%%

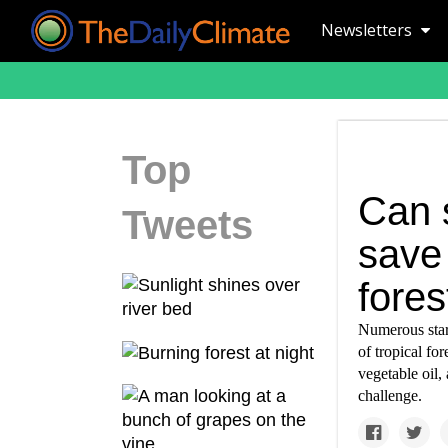
Newsletters
Top
Can s
Tweets
save 
fores
Numerous start
of tropical fo
vegetable oil,
challenge.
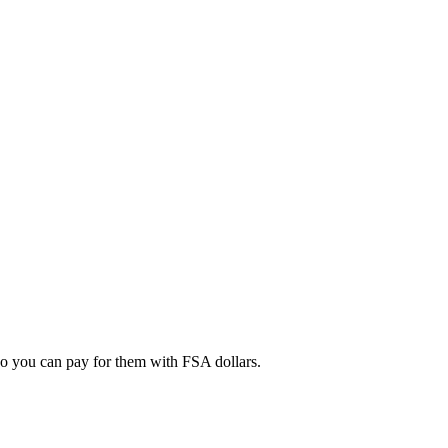
 so you can pay for them with FSA dollars.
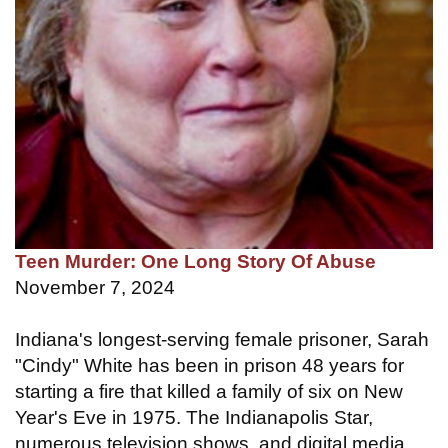
Teen Murder: One Long Story Of Abuse
November 7, 2024
Indiana's longest-serving female prisoner, Sarah
"Cindy" White has been in prison 48 years for
starting a fire that killed a family of six on New
Year's Eve in 1975. The Indianapolis Star,
numerous television shows, and digital media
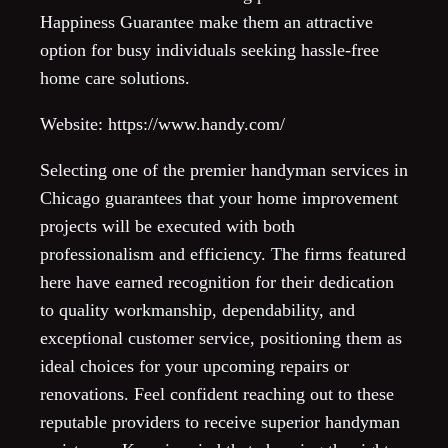
Happiness Guarantee make them an attractive
option for busy individuals seeking hassle-free
home care solutions.
Website: https://www.handy.com/
Selecting one of the premier handyman services in
Chicago guarantees that your home improvement
projects will be executed with both
professionalism and efficiency. The firms featured
here have earned recognition for their dedication
to quality workmanship, dependability, and
exceptional customer service, positioning them as
ideal choices for your upcoming repairs or
renovations. Feel confident reaching out to these
reputable providers to receive superior handyman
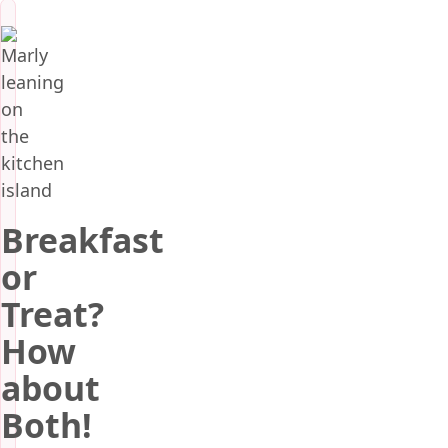
Breakfast
or
Treat?
How
about
Both!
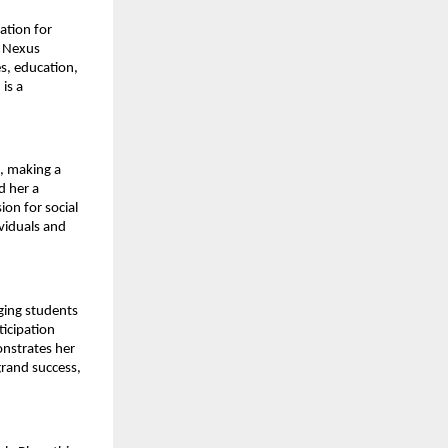
ation for
d Nexus
s, education,
is a
s, making a
d her a
ion for social
ividuals and
ging students
ticipation
onstrates her
grand success,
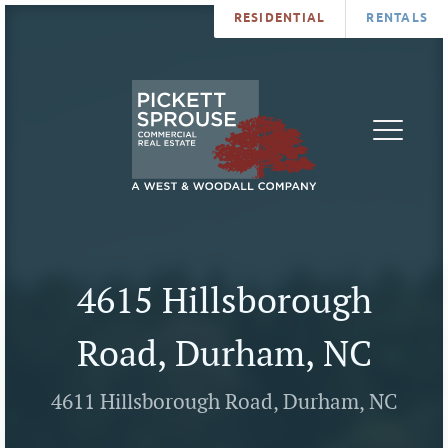
RESIDENTIAL
RENTALS
PROPERTIES
BROKERS
SERVICES
ABOUT
SALES
NEWS
LEASING
CONTA
U
4615 Hillsborough
Road, Durham, NC
4611 Hillsborough Road, Durham, NC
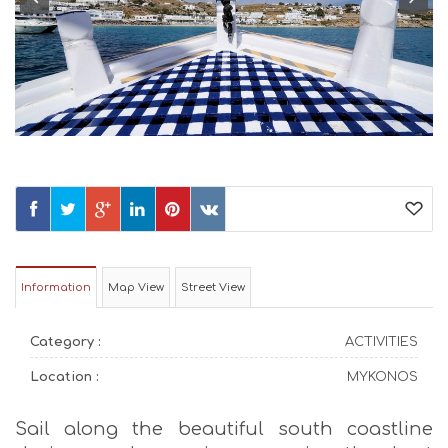
Information
Map View
Street View
Category :
ACTIVITIES
Location :
MYKONOS
Sail along the beautiful south coastline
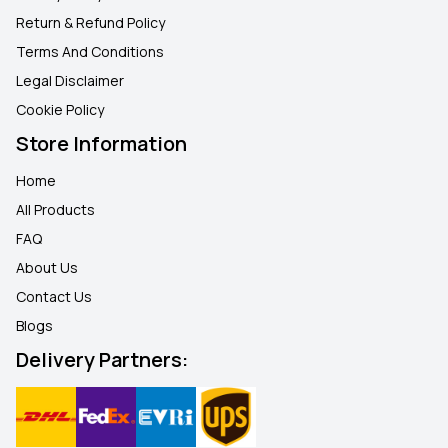
Return & Refund Policy
Terms And Conditions
Legal Disclaimer
Cookie Policy
Store Information
Home
All Products
FAQ
About Us
Contact Us
Blogs
Delivery Partners:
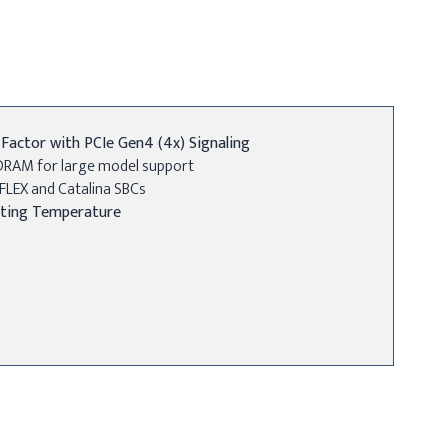
actor with PCIe Gen4 (4x) Signaling
DRAM for large model support
FLEX and Catalina SBCs
ting Temperature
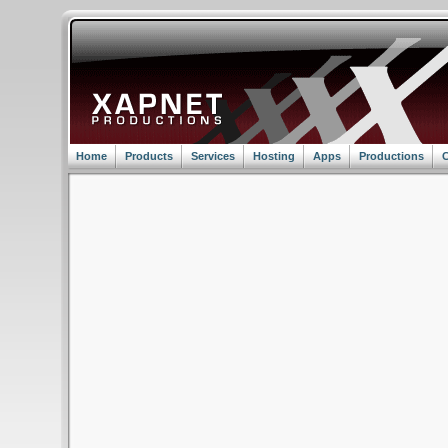
Home
Products
Services
Hosting
Apps
Productions
C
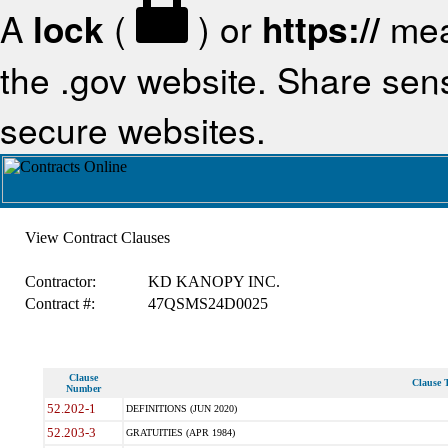
A
lock
(
) or
https://
mea
the .gov website. Share sensi
secure websites.
View Contract Clauses
Contractor:
KD KANOPY INC.
Contract #:
47QSMS24D0025
Clause
Clause T
Number
52.202-1
DEFINITIONS (JUN 2020)
52.203-3
GRATUITIES (APR 1984)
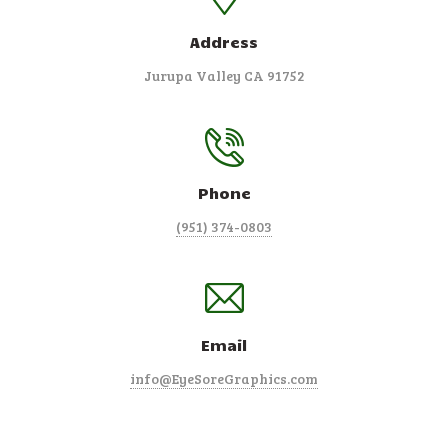
Address
Jurupa Valley CA 91752
Phone
(951) 374-0803
Email
info@EyeSoreGraphics.com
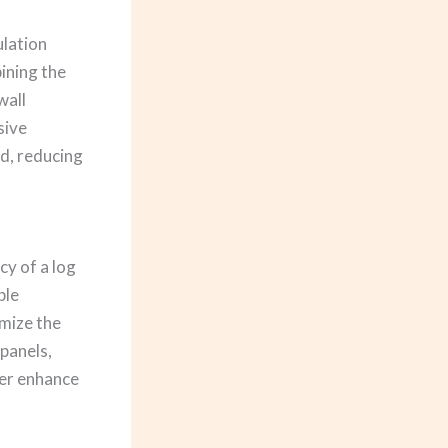
ulation
ining the
wall
sive
d, reducing
cy of a log
ble
imize the
panels,
her enhance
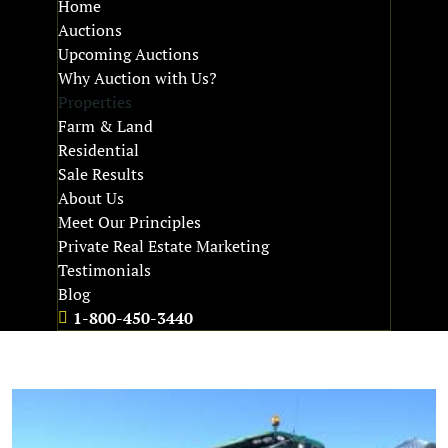
Home
Auctions
Upcoming Auctions
Why Auction with Us?
Properties
Farm & Land
Residential
Sale Results
About Us
Meet Our Principles
Private Real Estate Marketing
Testimonials
Blog
1-800-450-3440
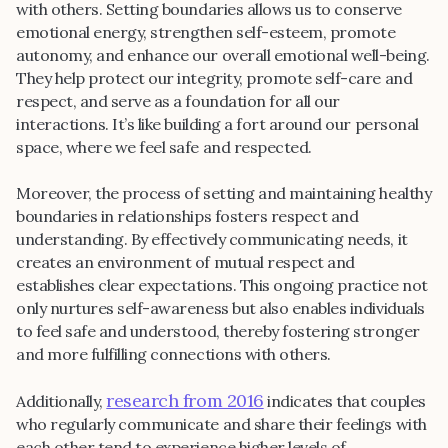
with others. Setting boundaries allows us to conserve
emotional energy, strengthen self-esteem, promote
autonomy, and enhance our overall emotional well-being.
They help protect our integrity, promote self-care and
respect, and serve as a foundation for all our
interactions. It’s like building a fort around our personal
space, where we feel safe and respected.
Moreover, the process of setting and maintaining healthy
boundaries in relationships fosters respect and
understanding. By effectively communicating needs, it
creates an environment of mutual respect and
establishes clear expectations. This ongoing practice not
only nurtures self-awareness but also enables individuals
to feel safe and understood, thereby fostering stronger
and more fulfilling connections with others.
research from 2016
Additionally,
indicates that couples
who regularly communicate and share their feelings with
each other tend to experience higher levels of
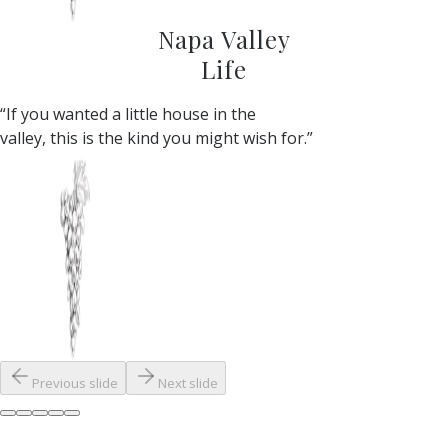
Napa Valley
Life
“If you wanted a little house in the
valley, this is the kind you might wish for.”
Previous slide
Next slide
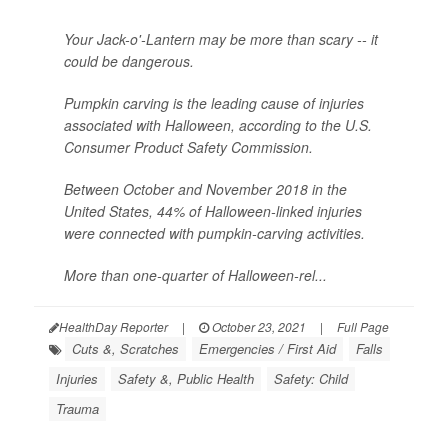
Your Jack-o'-Lantern may be more than scary -- it
could be dangerous.
Pumpkin carving is the leading cause of injuries
associated with Halloween, according to the U.S.
Consumer Product Safety Commission.
Between October and November 2018 in the
United States, 44% of Halloween-linked injuries
were connected with pumpkin-carving activities.
More than one-quarter of Halloween-rel...
HealthDay Reporter
|
October 23, 2021
|
Full Page
Cuts &, Scratches
Emergencies / First Aid
Falls
Injuries
Safety &, Public Health
Safety: Child
Trauma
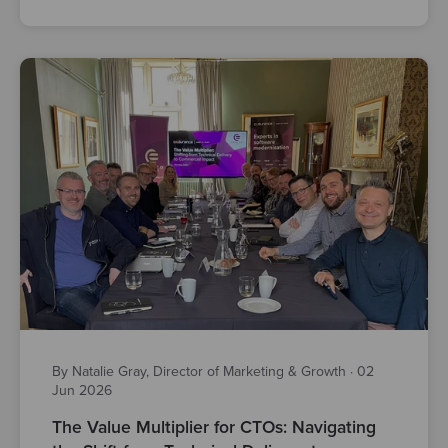
By Natalie Gray, Director of Marketing & Growth
·
02
Jun 2026
The Value Multiplier for CTOs: Navigating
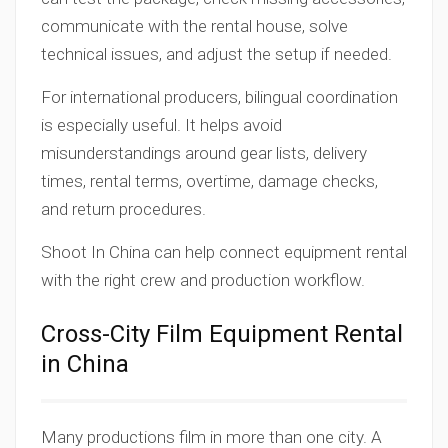
communicate with the rental house, solve
technical issues, and adjust the setup if needed.
For international producers, bilingual coordination
is especially useful. It helps avoid
misunderstandings around gear lists, delivery
times, rental terms, overtime, damage checks,
and return procedures.
Shoot In China can help connect equipment rental
with the right crew and production workflow.
Cross-City Film Equipment Rental
in China
Many productions film in more than one city. A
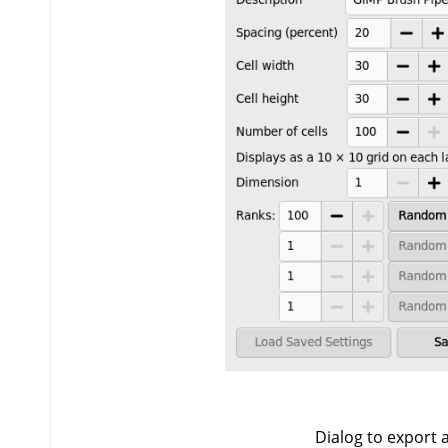
Dialog to export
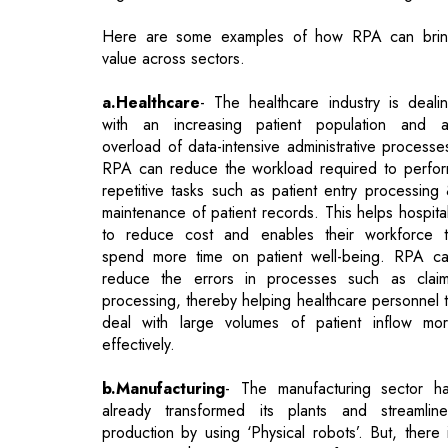
a.Healthcare
- The healthcare industry is deali
with an increasing patient population and 
overload of data-intensive administrative processe
RPA can reduce the workload required to perfo
repetitive tasks such as patient entry processing
maintenance of patient records. This helps hospita
to reduce cost and enables their workforce 
spend more time on patient well-being. RPA c
reduce the errors in processes such as clai
processing, thereby helping healthcare personnel 
deal with large volumes of patient inflow mo
effectively.
b.Manufacturing
- The manufacturing sector h
already transformed its plants and streamlin
production by using ‘Physical robots’. But, there 
an overarching requirement for a new-a
technology such as RPA to help organizations foc
more on product innovation and value-add
activities. For example, RPA can automate end-t
end purchase order creation process and gi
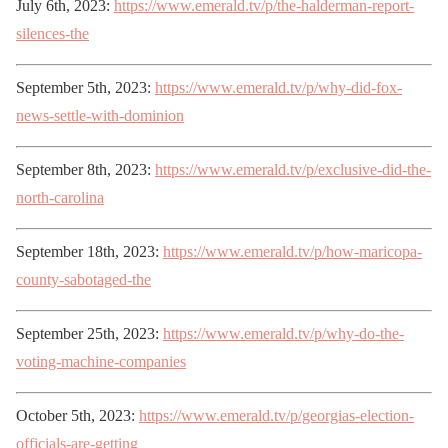
July 6th, 2023:
https://www.emerald.tv/p/the-halderman-report-
silences-the
September 5th, 2023:
https://www.emerald.tv/p/why-did-fox-
news-settle-with-dominion
September 8th, 2023:
https://www.emerald.tv/p/exclusive-did-the-
north-carolina
September 18th, 2023:
https://www.emerald.tv/p/how-maricopa-
county-sabotaged-the
September 25th, 2023:
https://www.emerald.tv/p/why-do-the-
voting-machine-companies
October 5th, 2023:
https://www.emerald.tv/p/georgias-election-
officials-are-getting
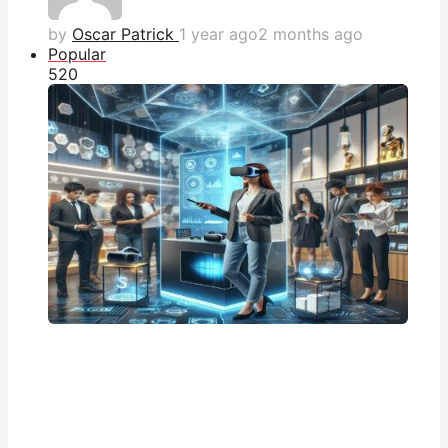
by
Oscar Patrick
1 year ago
2 months ago
Popular
52
0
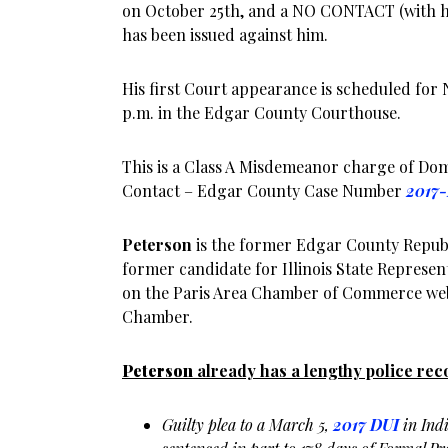
on October 25th, and a NO CONTACT (with hi
has been issued against him.
His first Court appearance is scheduled for 
p.m. in the Edgar County Courthouse.
This is a Class A Misdemeanor charge of Dom
Contact – Edgar County Case Number
2017
Peterson
is the former Edgar County Repub
former candidate for Illinois State Represent
on the Paris Area Chamber of Commerce webs
Chamber.
Peterson
already has a lengthy police rec
Guilty plea to a March 5,
2017 DUI
in Ind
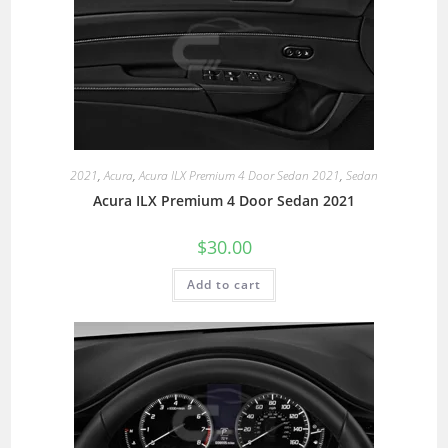
2021
,
Acura
,
Acura ILX Premium 4 Door Sedan 2021
,
Sedan
Acura ILX Premium 4 Door Sedan 2021
$
30.00
Add to cart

%%

Count the lines of the data that hold the word "Hillsborough". Report the count and nothing more.

2